Exercise 4

Author

Instructor of PSYC 573

library(tidyverse)
library(cmdstanr)
# register_knitr_engine()
library(bayesplot)

In this exercise, we will perform some prior predictive checks for a hierarchical model to evaluate the sensibility of different priors. Please make sure you change the YAML option to eval: true.

Data

You’ll use the Therapeutic Touch example discussed in the lectures, but we don’t need the data as we’ll just focus on the prior part.

Q1: Copy the following Stan code and save it as a new file “hierarchical-binomial-prior.stan”.

data {
  int<lower=0> J;  // number of clusters (e.g., studies, persons)
  array[J] int N;  // sample size for each cluster
  real prior_a;  // hyperparameter "a" for gamma
  real prior_b;  // hyperparameter "b" for gamma
}
parameters {
  // cluster-specific probabilities
  vector<lower=0, upper=1>[J] theta;
  real<lower=0, upper=1> mu;  // overall mean probability
  real<lower=0> kappa;        // overall concentration
}
model {
  // Priors
  theta ~ beta_proportion(mu, kappa);
  mu ~ beta(1.5, 1.5);      // weak prior
  kappa ~ gamma(prior_a, prior_b);
}
generated quantities {
  // Prior predictive
  array[J] int prior_ytilde = binomial_rng(N, theta);
}

Q2: Compile the Stan model using the code below (and modify the file path as needed).

hbin_mod <- cmdstan_model("hierarchical-binomial-prior.stan")

Q3: The following shows the prior predictive distribution with prior_a = .01 and prior_b = .01. In a few sentences, explain what the following two code blocks do.
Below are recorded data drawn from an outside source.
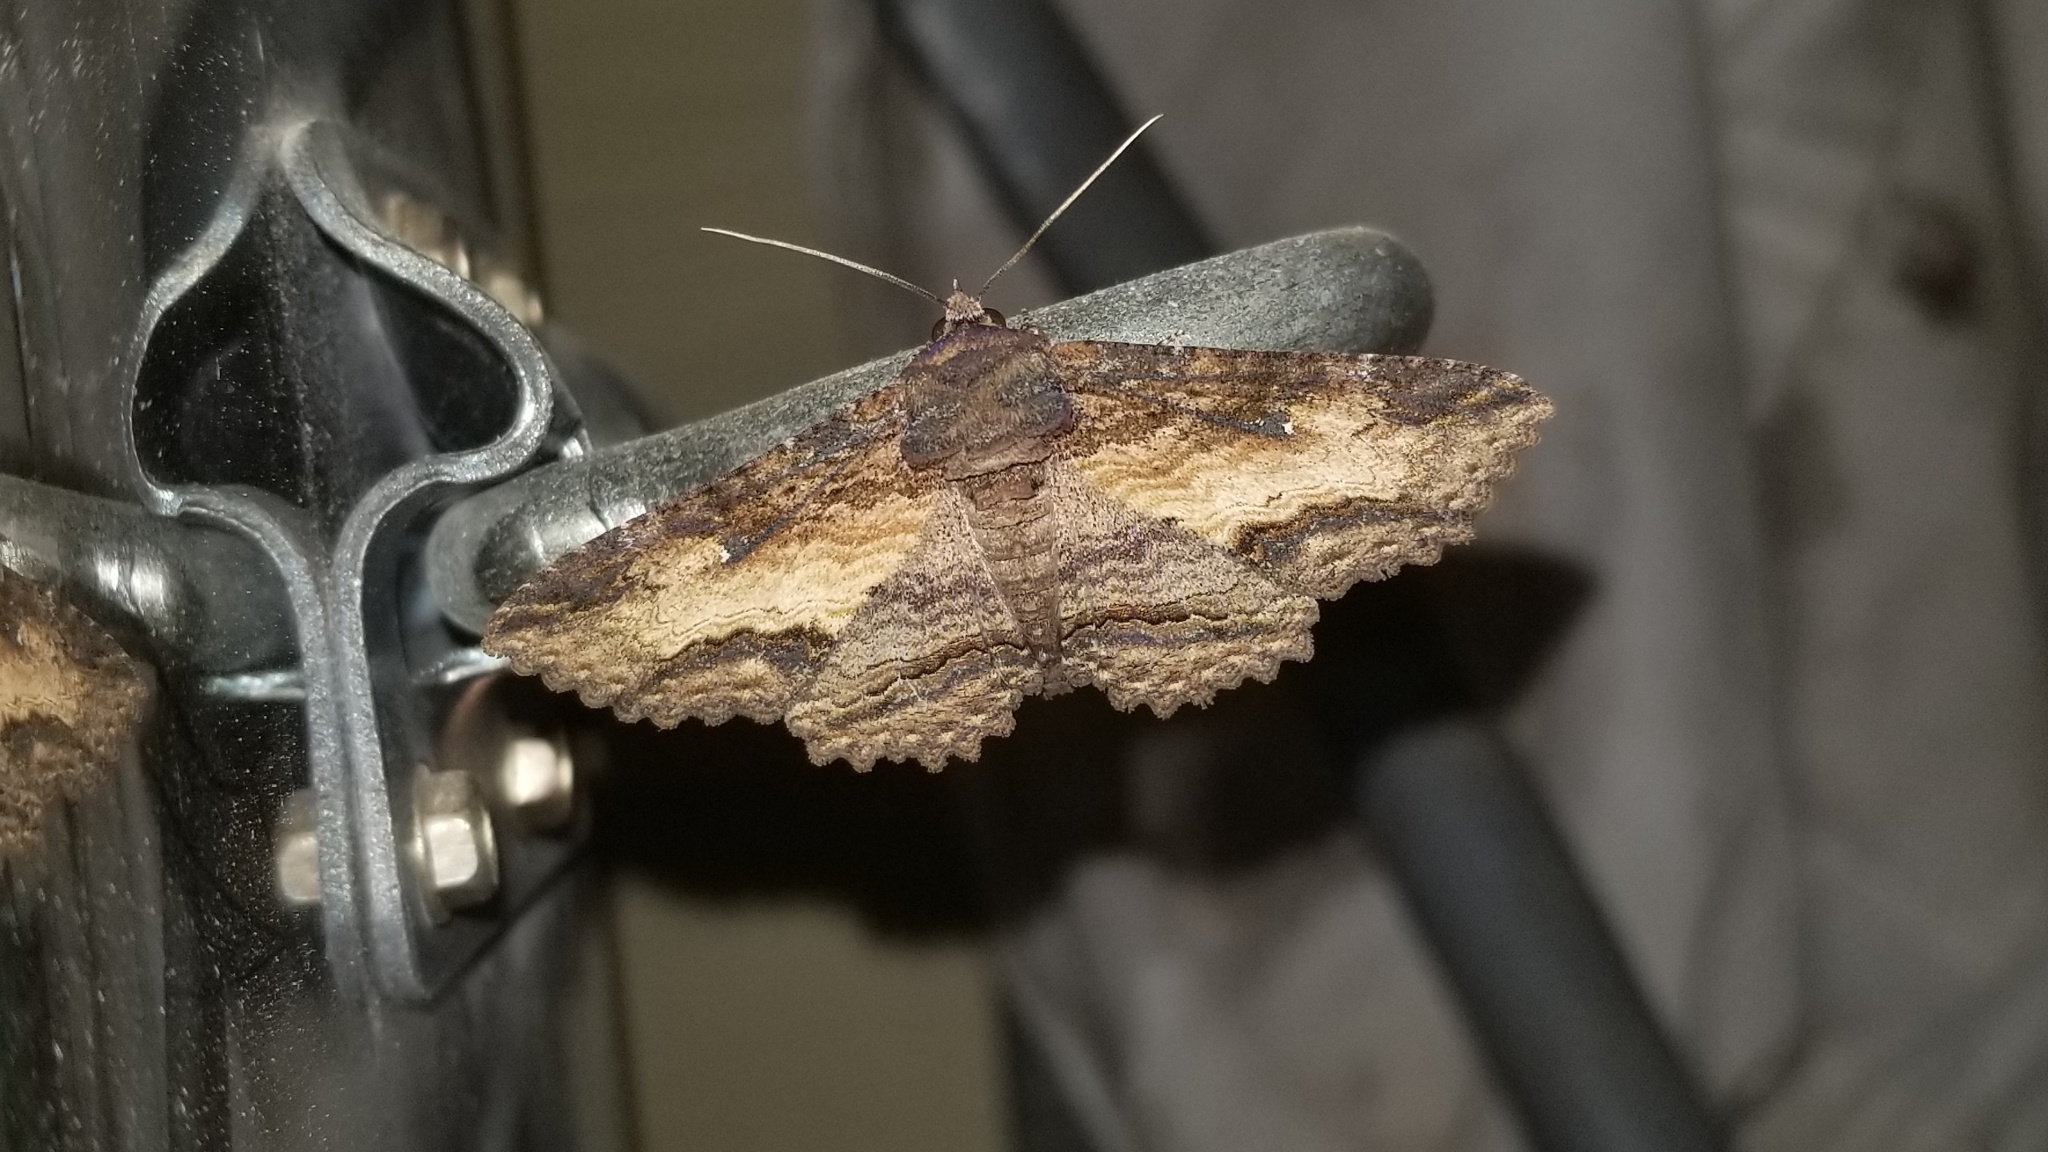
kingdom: Animalia
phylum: Arthropoda
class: Insecta
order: Lepidoptera
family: Erebidae
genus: Zale
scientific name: Zale lunata
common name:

prior_fit1 <- hbin_mod$sample(
    data = list(J = 28,
                N = rep(10, 28),
                prior_a = .01,
                prior_b = .01),
    seed = 1424,  # for reproducibility
    refresh = 1000
)
ytilde1 <- prior_fit1$draws("prior_ytilde", format = "draws_matrix")
ppd_hist(ytilde1[sample.int(4000, size = 12), ],
         breaks = 0:10) +
    scale_x_continuous(breaks = 0:10) +
    labs(x = "Simulated counts of correct responses with N = 28")

Q4: Add code below to repeat the analyses in Q3, but use prior_a = 2 and prior_b = .1.

# insert R code

Q5: Comparing the plots in Q3 and Q4, how does the two different gamma priors affect the predicted data?

Q6: Use the bayesplot::ppd_stat() function to compare the predicted standard deviation of the data. Please refer to the documentation of the function.